▶ _OBJECTIVE_
Please give all of this material again, swapping "collectors" for "gatherers" wherever it occurs and leaving everything else unchanged.

▶ _RECORDED INFORMATION_
** BEGIN **
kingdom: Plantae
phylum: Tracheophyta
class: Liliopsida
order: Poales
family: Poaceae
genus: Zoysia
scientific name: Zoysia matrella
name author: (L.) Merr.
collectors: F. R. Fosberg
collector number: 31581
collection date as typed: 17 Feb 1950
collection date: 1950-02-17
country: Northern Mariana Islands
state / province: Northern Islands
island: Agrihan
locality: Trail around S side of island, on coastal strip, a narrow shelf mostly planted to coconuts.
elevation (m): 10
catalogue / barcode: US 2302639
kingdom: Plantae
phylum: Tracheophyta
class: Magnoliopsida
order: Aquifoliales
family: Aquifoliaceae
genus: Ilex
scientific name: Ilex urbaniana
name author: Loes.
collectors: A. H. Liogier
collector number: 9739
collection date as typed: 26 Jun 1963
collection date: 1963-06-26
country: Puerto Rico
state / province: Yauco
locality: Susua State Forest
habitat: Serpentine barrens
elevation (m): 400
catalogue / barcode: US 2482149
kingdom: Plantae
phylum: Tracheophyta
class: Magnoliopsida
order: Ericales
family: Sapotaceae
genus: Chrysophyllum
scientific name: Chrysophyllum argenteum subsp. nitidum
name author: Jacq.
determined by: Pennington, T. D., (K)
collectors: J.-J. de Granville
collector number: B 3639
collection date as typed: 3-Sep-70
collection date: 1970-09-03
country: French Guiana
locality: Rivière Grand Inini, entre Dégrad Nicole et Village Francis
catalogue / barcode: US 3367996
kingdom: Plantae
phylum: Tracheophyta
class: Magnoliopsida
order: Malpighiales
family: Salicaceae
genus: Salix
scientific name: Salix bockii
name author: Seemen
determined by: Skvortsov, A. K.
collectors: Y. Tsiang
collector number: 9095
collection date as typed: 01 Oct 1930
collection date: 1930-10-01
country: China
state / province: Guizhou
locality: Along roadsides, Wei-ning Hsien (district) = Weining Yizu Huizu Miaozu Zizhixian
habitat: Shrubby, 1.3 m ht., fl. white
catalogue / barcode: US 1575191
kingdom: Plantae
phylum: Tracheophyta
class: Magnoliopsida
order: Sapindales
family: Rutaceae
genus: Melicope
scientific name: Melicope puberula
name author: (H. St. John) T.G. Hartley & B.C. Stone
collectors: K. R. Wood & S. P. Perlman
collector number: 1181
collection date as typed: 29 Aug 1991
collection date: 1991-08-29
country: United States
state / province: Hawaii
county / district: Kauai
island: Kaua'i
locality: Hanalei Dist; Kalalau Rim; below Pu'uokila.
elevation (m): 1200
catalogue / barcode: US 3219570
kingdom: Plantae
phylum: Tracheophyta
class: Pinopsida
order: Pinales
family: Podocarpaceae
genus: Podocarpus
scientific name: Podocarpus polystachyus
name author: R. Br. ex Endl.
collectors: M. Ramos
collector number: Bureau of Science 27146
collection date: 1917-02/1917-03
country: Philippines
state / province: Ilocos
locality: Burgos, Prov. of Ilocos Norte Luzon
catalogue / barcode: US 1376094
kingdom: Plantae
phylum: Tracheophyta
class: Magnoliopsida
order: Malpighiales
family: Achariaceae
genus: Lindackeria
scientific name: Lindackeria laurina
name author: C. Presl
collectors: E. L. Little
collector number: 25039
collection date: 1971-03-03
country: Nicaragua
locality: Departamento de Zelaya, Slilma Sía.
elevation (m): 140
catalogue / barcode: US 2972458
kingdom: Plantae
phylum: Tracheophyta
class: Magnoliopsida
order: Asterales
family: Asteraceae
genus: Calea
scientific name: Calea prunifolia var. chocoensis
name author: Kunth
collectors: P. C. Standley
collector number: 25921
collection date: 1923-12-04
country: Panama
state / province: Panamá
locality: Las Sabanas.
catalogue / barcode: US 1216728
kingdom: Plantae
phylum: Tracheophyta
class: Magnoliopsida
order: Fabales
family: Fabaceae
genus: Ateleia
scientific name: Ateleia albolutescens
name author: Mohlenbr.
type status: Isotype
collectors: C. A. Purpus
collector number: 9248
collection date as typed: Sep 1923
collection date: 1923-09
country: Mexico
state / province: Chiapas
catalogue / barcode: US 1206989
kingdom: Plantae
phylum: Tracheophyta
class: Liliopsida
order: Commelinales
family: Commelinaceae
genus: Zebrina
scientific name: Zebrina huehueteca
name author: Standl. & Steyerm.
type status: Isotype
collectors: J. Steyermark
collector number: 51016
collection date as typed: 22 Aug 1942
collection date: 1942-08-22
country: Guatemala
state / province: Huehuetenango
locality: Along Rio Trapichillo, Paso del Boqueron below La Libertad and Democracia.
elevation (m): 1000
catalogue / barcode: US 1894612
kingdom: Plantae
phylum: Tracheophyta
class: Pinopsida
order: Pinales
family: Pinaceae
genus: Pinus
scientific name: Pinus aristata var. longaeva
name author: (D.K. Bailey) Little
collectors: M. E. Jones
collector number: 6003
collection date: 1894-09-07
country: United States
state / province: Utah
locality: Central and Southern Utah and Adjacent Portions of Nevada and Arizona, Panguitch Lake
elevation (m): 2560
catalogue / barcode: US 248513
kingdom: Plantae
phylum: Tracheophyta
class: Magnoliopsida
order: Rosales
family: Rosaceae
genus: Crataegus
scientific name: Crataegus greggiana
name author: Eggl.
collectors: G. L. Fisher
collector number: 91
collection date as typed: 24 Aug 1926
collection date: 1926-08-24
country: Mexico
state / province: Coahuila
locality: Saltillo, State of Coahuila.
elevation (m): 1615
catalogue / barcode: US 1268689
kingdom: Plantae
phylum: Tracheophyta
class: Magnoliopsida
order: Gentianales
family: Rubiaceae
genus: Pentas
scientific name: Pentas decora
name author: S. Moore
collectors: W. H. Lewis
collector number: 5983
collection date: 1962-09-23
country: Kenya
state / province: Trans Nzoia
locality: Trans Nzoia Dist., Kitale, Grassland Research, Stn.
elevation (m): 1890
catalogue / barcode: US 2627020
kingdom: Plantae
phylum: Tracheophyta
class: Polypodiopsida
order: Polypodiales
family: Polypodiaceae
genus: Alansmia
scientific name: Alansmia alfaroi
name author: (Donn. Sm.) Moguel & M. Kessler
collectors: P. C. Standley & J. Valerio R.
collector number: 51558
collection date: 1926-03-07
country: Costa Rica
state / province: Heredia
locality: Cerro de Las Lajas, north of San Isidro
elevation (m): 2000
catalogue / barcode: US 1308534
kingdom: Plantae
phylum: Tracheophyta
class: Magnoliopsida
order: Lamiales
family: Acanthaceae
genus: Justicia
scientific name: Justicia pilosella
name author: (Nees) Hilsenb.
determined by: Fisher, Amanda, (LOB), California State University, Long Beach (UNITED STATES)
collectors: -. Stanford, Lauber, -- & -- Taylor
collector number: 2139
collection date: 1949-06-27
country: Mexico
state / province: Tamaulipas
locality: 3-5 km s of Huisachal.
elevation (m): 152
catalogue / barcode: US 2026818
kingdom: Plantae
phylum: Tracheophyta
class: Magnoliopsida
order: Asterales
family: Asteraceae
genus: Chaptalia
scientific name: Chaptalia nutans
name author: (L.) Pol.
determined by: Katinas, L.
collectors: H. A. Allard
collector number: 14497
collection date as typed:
** END **
▶ _WRITTEN ANSWER_
kingdom: Plantae
phylum: Tracheophyta
class: Liliopsida
order: Poales
family: Poaceae
genus: Zoysia
scientific name: Zoysia matrella
name author: (L.) Merr.
gatherers: F. R. Fosberg
collector number: 31581
collection date as typed: 17 Feb 1950
collection date: 1950-02-17
country: Northern Mariana Islands
state / province: Northern Islands
island: Agrihan
locality: Trail around S side of island, on coastal strip, a narrow shelf mostly planted to coconuts.
elevation (m): 10
catalogue / barcode: US 2302639
kingdom: Plantae
phylum: Tracheophyta
class: Magnoliopsida
order: Aquifoliales
family: Aquifoliaceae
genus: Ilex
scientific name: Ilex urbaniana
name author: Loes.
gatherers: A. H. Liogier
collector number: 9739
collection date as typed: 26 Jun 1963
collection date: 1963-06-26
country: Puerto Rico
state / province: Yauco
locality: Susua State Forest
habitat: Serpentine barrens
elevation (m): 400
catalogue / barcode: US 2482149
kingdom: Plantae
phylum: Tracheophyta
class: Magnoliopsida
order: Ericales
family: Sapotaceae
genus: Chrysophyllum
scientific name: Chrysophyllum argenteum subsp. nitidum
name author: Jacq.
determined by: Pennington, T. D., (K)
gatherers: J.-J. de Granville
collector number: B 3639
collection date as typed: 3-Sep-70
collection date: 1970-09-03
country: French Guiana
locality: Rivière Grand Inini, entre Dégrad Nicole et Village Francis
catalogue / barcode: US 3367996
kingdom: Plantae
phylum: Tracheophyta
class: Magnoliopsida
order: Malpighiales
family: Salicaceae
genus: Salix
scientific name: Salix bockii
name author: Seemen
determined by: Skvortsov, A. K.
gatherers: Y. Tsiang
collector number: 9095
collection date as typed: 01 Oct 1930
collection date: 1930-10-01
country: China
state / province: Guizhou
locality: Along roadsides, Wei-ning Hsien (district) = Weining Yizu Huizu Miaozu Zizhixian
habitat: Shrubby, 1.3 m ht., fl. white
catalogue / barcode: US 1575191
kingdom: Plantae
phylum: Tracheophyta
class: Magnoliopsida
order: Sapindales
family: Rutaceae
genus: Melicope
scientific name: Melicope puberula
name author: (H. St. John) T.G. Hartley & B.C. Stone
gatherers: K. R. Wood & S. P. Perlman
collector number: 1181
collection date as typed: 29 Aug 1991
collection date: 1991-08-29
country: United States
state / province: Hawaii
county / district: Kauai
island: Kaua'i
locality: Hanalei Dist; Kalalau Rim; below Pu'uokila.
elevation (m): 1200
catalogue / barcode: US 3219570
kingdom: Plantae
phylum: Tracheophyta
class: Pinopsida
order: Pinales
family: Podocarpaceae
genus: Podocarpus
scientific name: Podocarpus polystachyus
name author: R. Br. ex Endl.
gatherers: M. Ramos
collector number: Bureau of Science 27146
collection date: 1917-02/1917-03
country: Philippines
state / province: Ilocos
locality: Burgos, Prov. of Ilocos Norte Luzon
catalogue / barcode: US 1376094
kingdom: Plantae
phylum: Tracheophyta
class: Magnoliopsida
order: Malpighiales
family: Achariaceae
genus: Lindackeria
scientific name: Lindackeria laurina
name author: C. Presl
gatherers: E. L. Little
collector number: 25039
collection date: 1971-03-03
country: Nicaragua
locality: Departamento de Zelaya, Slilma Sía.
elevation (m): 140
catalogue / barcode: US 2972458
kingdom: Plantae
phylum: Tracheophyta
class: Magnoliopsida
order: Asterales
family: Asteraceae
genus: Calea
scientific name: Calea prunifolia var. chocoensis
name author: Kunth
gatherers: P. C. Standley
collector number: 25921
collection date: 1923-12-04
country: Panama
state / province: Panamá
locality: Las Sabanas.
catalogue / barcode: US 1216728
kingdom: Plantae
phylum: Tracheophyta
class: Magnoliopsida
order: Fabales
family: Fabaceae
genus: Ateleia
scientific name: Ateleia albolutescens
name author: Mohlenbr.
type status: Isotype
gatherers: C. A. Purpus
collector number: 9248
collection date as typed: Sep 1923
collection date: 1923-09
country: Mexico
state / province: Chiapas
catalogue / barcode: US 1206989
kingdom: Plantae
phylum: Tracheophyta
class: Liliopsida
order: Commelinales
family: Commelinaceae
genus: Zebrina
scientific name: Zebrina huehueteca
name author: Standl. & Steyerm.
type status: Isotype
gatherers: J. Steyermark
collector number: 51016
collection date as typed: 22 Aug 1942
collection date: 1942-08-22
country: Guatemala
state / province: Huehuetenango
locality: Along Rio Trapichillo, Paso del Boqueron below La Libertad and Democracia.
elevation (m): 1000
catalogue / barcode: US 1894612
kingdom: Plantae
phylum: Tracheophyta
class: Pinopsida
order: Pinales
family: Pinaceae
genus: Pinus
scientific name: Pinus aristata var. longaeva
name author: (D.K. Bailey) Little
gatherers: M. E. Jones
collector number: 6003
collection date: 1894-09-07
country: United States
state / province: Utah
locality: Central and Southern Utah and Adjacent Portions of Nevada and Arizona, Panguitch Lake
elevation (m): 2560
catalogue / barcode: US 248513
kingdom: Plantae
phylum: Tracheophyta
class: Magnoliopsida
order: Rosales
family: Rosaceae
genus: Crataegus
scientific name: Crataegus greggiana
name author: Eggl.
gatherers: G. L. Fisher
collector number: 91
collection date as typed: 24 Aug 1926
collection date: 1926-08-24
country: Mexico
state / province: Coahuila
locality: Saltillo, State of Coahuila.
elevation (m): 1615
catalogue / barcode: US 1268689
kingdom: Plantae
phylum: Tracheophyta
class: Magnoliopsida
order: Gentianales
family: Rubiaceae
genus: Pentas
scientific name: Pentas decora
name author: S. Moore
gatherers: W. H. Lewis
collector number: 5983
collection date: 1962-09-23
country: Kenya
state / province: Trans Nzoia
locality: Trans Nzoia Dist., Kitale, Grassland Research, Stn.
elevation (m): 1890
catalogue / barcode: US 2627020
kingdom: Plantae
phylum: Tracheophyta
class: Polypodiopsida
order: Polypodiales
family: Polypodiaceae
genus: Alansmia
scientific name: Alansmia alfaroi
name author: (Donn. Sm.) Moguel & M. Kessler
gatherers: P. C. Standley & J. Valerio R.
collector number: 51558
collection date: 1926-03-07
country: Costa Rica
state / province: Heredia
locality: Cerro de Las Lajas, north of San Isidro
elevation (m): 2000
catalogue / barcode: US 1308534
kingdom: Plantae
phylum: Tracheophyta
class: Magnoliopsida
order: Lamiales
family: Acanthaceae
genus: Justicia
scientific name: Justicia pilosella
name author: (Nees) Hilsenb.
determined by: Fisher, Amanda, (LOB), California State University, Long Beach (UNITED STATES)
gatherers: -. Stanford, Lauber, -- & -- Taylor
collector number: 2139
collection date: 1949-06-27
country: Mexico
state / province: Tamaulipas
locality: 3-5 km s of Huisachal.
elevation (m): 152
catalogue / barcode: US 2026818
kingdom: Plantae
phylum: Tracheophyta
class: Magnoliopsida
order: Asterales
family: Asteraceae
genus: Chaptalia
scientific name: Chaptalia nutans
name author: (L.) Pol.
determined by: Katinas, L.
gatherers: H. A. Allard
collector number: 14497
collection date as typed:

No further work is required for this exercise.